# Your instructions
Rewrite the material below, starting at its first line and stopping after the line that contains "line at (781, 386): dashed -> solid", with "dashed" replaced by "broken" and nothing else changed.

# Input rows
::::::::::
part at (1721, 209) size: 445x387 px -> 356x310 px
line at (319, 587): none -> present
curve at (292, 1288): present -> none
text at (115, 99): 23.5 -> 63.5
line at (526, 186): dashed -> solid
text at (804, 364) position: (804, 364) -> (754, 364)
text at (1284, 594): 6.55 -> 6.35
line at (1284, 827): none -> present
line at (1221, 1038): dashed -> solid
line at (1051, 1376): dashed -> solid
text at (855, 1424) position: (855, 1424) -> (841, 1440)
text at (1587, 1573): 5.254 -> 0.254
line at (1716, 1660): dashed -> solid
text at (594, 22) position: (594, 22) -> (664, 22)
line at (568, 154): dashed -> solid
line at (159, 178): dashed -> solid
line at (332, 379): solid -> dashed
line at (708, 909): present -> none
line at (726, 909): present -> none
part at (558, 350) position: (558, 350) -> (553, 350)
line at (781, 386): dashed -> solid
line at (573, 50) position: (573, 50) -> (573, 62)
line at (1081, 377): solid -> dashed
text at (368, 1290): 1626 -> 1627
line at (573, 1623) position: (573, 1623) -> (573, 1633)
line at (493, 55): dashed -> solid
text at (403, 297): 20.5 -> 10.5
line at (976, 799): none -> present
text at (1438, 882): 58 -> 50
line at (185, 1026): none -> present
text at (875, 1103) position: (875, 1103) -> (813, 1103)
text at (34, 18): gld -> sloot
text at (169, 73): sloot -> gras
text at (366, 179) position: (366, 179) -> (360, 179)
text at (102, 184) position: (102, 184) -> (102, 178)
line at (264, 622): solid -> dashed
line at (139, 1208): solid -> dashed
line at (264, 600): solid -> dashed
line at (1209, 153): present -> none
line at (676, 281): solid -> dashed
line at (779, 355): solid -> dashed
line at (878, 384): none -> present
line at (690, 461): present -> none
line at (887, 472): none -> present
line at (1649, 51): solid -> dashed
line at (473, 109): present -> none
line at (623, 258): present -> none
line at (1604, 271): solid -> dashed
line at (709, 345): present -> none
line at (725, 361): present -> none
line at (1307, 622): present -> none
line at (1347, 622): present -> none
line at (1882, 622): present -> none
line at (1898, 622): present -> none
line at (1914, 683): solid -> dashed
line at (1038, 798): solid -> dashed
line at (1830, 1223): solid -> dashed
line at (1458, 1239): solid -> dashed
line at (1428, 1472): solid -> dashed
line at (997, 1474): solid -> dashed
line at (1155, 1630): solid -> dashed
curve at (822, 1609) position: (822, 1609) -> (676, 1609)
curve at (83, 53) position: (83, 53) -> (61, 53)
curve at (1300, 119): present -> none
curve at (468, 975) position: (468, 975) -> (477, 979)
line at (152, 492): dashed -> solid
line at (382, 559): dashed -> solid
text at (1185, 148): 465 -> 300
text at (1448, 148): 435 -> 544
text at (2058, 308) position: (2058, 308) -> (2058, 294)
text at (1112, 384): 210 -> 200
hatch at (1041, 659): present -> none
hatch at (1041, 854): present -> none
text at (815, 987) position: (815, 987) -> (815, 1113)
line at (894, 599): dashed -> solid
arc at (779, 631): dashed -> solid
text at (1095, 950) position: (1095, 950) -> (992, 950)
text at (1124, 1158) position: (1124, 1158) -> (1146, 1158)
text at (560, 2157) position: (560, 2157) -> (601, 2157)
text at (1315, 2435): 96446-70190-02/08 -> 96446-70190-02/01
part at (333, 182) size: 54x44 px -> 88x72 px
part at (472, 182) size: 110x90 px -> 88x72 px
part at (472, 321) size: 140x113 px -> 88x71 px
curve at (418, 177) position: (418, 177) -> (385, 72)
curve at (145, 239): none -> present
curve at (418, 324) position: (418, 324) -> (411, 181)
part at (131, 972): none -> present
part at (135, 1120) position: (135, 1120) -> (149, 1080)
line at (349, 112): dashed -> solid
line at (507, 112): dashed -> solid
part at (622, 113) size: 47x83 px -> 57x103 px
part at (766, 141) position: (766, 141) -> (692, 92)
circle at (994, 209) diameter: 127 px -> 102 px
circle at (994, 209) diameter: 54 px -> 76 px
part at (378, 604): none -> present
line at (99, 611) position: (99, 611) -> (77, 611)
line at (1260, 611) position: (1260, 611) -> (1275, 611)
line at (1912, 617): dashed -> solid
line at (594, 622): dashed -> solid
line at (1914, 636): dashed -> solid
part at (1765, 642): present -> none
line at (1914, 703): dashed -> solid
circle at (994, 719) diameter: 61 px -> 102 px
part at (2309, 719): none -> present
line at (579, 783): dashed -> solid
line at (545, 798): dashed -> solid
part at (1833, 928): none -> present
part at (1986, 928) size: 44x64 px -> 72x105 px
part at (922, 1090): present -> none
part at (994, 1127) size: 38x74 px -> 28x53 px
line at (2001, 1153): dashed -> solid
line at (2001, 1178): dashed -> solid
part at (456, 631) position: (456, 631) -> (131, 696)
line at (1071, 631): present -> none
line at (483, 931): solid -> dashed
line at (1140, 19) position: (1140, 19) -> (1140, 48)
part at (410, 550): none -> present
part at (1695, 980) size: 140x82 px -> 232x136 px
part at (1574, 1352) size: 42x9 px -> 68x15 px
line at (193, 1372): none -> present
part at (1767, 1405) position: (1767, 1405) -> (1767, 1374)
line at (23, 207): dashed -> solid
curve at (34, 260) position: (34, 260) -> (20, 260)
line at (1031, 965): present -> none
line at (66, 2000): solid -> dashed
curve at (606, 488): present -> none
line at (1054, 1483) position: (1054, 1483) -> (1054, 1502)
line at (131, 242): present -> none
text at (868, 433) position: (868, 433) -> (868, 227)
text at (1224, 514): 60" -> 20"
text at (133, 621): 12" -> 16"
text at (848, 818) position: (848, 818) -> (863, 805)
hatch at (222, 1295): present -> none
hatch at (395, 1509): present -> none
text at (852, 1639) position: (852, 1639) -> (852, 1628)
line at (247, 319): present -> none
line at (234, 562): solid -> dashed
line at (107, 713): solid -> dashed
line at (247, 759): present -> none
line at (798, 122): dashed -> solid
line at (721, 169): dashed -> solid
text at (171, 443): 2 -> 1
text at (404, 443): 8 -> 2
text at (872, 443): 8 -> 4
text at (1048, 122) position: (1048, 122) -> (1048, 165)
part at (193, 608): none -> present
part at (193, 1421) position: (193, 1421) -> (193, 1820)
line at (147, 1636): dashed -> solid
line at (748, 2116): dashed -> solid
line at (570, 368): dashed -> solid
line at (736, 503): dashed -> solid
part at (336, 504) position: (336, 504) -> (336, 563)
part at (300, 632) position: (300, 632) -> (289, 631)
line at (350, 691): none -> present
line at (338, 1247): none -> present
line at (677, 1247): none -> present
::::::::::
# Answer to this exercise
part at (1721, 209) size: 445x387 px -> 356x310 px
line at (319, 587): none -> present
curve at (292, 1288): present -> none
text at (115, 99): 23.5 -> 63.5
line at (526, 186): broken -> solid
text at (804, 364) position: (804, 364) -> (754, 364)
text at (1284, 594): 6.55 -> 6.35
line at (1284, 827): none -> present
line at (1221, 1038): broken -> solid
line at (1051, 1376): broken -> solid
text at (855, 1424) position: (855, 1424) -> (841, 1440)
text at (1587, 1573): 5.254 -> 0.254
line at (1716, 1660): broken -> solid
text at (594, 22) position: (594, 22) -> (664, 22)
line at (568, 154): broken -> solid
line at (159, 178): broken -> solid
line at (332, 379): solid -> broken
line at (708, 909): present -> none
line at (726, 909): present -> none
part at (558, 350) position: (558, 350) -> (553, 350)
line at (781, 386): broken -> solid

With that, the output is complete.